*** Opening Records to process ***

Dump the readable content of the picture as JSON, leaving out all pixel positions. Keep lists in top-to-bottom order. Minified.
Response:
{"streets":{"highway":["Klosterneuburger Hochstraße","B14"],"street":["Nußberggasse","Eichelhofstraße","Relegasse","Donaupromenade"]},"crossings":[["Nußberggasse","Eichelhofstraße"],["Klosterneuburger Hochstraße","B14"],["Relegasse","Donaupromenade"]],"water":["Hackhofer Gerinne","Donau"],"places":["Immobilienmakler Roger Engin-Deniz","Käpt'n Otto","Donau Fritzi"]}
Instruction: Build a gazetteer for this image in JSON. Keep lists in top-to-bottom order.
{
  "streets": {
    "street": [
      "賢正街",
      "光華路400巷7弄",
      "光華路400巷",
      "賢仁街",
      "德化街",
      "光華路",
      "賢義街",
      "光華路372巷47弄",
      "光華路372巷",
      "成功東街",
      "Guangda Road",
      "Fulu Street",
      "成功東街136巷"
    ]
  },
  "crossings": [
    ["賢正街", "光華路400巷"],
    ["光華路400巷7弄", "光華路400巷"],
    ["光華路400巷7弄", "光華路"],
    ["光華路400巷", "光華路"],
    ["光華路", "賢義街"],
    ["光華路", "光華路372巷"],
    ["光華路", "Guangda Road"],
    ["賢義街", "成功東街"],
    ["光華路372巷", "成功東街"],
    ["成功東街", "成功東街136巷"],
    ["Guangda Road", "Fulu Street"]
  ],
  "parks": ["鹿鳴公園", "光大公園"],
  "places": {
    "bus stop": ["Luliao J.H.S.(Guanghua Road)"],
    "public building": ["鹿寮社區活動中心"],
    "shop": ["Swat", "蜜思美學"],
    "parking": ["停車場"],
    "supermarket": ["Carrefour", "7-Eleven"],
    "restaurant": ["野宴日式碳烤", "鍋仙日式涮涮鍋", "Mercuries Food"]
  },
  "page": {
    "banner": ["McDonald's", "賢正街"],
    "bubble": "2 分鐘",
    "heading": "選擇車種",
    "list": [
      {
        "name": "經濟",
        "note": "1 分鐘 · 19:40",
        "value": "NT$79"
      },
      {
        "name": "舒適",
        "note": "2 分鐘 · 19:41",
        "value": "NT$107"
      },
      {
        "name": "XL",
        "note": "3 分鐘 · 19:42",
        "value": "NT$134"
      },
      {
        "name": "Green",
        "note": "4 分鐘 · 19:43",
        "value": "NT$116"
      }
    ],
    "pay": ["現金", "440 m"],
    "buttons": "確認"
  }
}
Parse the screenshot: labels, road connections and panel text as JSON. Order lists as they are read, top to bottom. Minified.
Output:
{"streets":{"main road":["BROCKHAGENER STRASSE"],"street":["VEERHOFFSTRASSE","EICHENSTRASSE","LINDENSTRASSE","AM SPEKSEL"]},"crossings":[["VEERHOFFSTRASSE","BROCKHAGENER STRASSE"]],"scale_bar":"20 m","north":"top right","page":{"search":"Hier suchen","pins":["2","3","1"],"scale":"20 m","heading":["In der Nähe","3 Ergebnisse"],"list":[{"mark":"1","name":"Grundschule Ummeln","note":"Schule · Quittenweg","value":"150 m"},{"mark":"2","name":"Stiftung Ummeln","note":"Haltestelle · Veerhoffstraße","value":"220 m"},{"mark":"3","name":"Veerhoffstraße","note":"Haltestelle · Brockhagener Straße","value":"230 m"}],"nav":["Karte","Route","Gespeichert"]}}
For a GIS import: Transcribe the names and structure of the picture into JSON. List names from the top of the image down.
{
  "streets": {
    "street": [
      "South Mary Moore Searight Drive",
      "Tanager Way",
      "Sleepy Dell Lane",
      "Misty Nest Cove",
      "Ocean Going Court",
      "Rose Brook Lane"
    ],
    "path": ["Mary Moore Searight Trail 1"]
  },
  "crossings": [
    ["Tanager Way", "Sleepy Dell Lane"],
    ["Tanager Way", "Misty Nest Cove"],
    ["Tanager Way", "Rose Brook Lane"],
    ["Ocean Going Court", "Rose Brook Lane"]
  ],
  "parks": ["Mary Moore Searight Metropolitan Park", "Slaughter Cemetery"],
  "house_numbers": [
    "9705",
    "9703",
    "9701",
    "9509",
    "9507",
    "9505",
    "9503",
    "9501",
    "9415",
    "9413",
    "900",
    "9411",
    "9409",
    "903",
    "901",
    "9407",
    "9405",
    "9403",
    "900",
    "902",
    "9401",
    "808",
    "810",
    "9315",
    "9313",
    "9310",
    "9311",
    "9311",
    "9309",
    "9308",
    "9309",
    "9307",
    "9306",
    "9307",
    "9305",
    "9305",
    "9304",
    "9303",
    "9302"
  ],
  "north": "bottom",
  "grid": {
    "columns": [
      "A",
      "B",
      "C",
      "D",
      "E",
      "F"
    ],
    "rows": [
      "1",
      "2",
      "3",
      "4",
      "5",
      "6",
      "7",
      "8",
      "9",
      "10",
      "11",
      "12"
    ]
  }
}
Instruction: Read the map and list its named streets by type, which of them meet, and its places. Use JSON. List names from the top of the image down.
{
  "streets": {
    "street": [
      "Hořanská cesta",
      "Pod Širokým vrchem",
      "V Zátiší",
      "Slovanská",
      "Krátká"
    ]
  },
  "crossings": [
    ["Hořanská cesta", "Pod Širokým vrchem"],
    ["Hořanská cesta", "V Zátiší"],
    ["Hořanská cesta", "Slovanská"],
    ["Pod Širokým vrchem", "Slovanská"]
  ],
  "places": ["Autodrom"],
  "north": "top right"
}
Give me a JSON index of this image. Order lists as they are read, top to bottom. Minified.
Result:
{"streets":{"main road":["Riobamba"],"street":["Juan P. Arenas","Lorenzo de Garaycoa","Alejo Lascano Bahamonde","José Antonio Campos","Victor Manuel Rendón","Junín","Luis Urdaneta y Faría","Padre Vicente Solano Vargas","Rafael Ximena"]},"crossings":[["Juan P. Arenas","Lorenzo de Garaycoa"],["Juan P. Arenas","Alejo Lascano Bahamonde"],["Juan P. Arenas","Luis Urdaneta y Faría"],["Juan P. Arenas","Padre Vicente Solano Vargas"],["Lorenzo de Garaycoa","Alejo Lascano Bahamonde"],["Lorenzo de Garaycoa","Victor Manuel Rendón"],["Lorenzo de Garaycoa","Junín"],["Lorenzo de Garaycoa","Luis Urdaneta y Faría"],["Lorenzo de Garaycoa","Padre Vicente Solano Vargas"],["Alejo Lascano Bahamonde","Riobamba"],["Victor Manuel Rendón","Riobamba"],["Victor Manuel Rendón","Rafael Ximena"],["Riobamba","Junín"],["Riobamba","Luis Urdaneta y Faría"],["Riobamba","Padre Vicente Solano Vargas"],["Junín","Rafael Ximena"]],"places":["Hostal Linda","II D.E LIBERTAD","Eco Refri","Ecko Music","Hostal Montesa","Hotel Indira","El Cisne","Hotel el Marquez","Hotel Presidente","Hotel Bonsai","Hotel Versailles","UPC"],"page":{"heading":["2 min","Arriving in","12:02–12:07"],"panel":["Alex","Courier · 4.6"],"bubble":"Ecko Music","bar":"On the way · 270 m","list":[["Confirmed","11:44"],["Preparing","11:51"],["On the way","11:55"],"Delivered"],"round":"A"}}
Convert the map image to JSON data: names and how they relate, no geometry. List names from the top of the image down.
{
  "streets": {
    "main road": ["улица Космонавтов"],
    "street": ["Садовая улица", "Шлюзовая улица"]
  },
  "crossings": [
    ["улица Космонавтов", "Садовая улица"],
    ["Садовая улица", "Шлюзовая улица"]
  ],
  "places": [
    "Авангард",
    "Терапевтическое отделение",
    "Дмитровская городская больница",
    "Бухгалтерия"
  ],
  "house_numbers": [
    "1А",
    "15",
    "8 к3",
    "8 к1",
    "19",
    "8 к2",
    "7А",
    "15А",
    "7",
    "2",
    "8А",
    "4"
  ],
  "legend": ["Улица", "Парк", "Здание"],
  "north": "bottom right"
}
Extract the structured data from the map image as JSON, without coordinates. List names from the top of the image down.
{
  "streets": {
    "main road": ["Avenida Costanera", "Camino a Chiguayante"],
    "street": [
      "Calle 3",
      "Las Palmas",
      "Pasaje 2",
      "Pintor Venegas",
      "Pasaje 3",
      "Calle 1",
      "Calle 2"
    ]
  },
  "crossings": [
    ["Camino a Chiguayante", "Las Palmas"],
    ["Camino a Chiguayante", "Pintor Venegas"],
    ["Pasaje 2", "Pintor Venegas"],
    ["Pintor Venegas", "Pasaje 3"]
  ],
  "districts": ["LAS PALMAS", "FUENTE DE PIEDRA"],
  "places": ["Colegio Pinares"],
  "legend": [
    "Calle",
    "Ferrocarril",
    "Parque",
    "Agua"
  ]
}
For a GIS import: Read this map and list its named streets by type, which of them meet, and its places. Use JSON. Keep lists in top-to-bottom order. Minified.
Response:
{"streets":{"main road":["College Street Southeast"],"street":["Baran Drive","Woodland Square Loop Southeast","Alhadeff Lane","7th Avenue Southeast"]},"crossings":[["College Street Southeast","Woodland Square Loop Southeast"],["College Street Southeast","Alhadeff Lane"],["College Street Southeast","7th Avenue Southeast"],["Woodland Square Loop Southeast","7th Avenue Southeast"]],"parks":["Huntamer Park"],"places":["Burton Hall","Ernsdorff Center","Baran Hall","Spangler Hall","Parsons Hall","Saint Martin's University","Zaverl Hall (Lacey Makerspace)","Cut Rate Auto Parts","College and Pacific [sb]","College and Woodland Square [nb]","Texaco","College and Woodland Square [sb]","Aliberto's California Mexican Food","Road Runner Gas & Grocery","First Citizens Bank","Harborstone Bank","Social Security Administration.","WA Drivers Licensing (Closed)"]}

*** Closing Records to process ***

Work to be completed -
Return the lines above, from the one containing "Extract the structured" to the end, exactly as they stand.

Expected answer -
Extract the structured data from the map image as JSON, without coordinates. List names from the top of the image down.
{
  "streets": {
    "main road": ["Avenida Costanera", "Camino a Chiguayante"],
    "street": [
      "Calle 3",
      "Las Palmas",
      "Pasaje 2",
      "Pintor Venegas",
      "Pasaje 3",
      "Calle 1",
      "Calle 2"
    ]
  },
  "crossings": [
    ["Camino a Chiguayante", "Las Palmas"],
    ["Camino a Chiguayante", "Pintor Venegas"],
    ["Pasaje 2", "Pintor Venegas"],
    ["Pintor Venegas", "Pasaje 3"]
  ],
  "districts": ["LAS PALMAS", "FUENTE DE PIEDRA"],
  "places": ["Colegio Pinares"],
  "legend": [
    "Calle",
    "Ferrocarril",
    "Parque",
    "Agua"
  ]
}
For a GIS import: Read this map and list its named streets by type, which of them meet, and its places. Use JSON. Keep lists in top-to-bottom order. Minified.
Response:
{"streets":{"main road":["College Street Southeast"],"street":["Baran Drive","Woodland Square Loop Southeast","Alhadeff Lane","7th Avenue Southeast"]},"crossings":[["College Street Southeast","Woodland Square Loop Southeast"],["College Street Southeast","Alhadeff Lane"],["College Street Southeast","7th Avenue Southeast"],["Woodland Square Loop Southeast","7th Avenue Southeast"]],"parks":["Huntamer Park"],"places":["Burton Hall","Ernsdorff Center","Baran Hall","Spangler Hall","Parsons Hall","Saint Martin's University","Zaverl Hall (Lacey Makerspace)","Cut Rate Auto Parts","College and Pacific [sb]","College and Woodland Square [nb]","Texaco","College and Woodland Square [sb]","Aliberto's California Mexican Food","Road Runner Gas & Grocery","First Citizens Bank","Harborstone Bank","Social Security Administration.","WA Drivers Licensing (Closed)"]}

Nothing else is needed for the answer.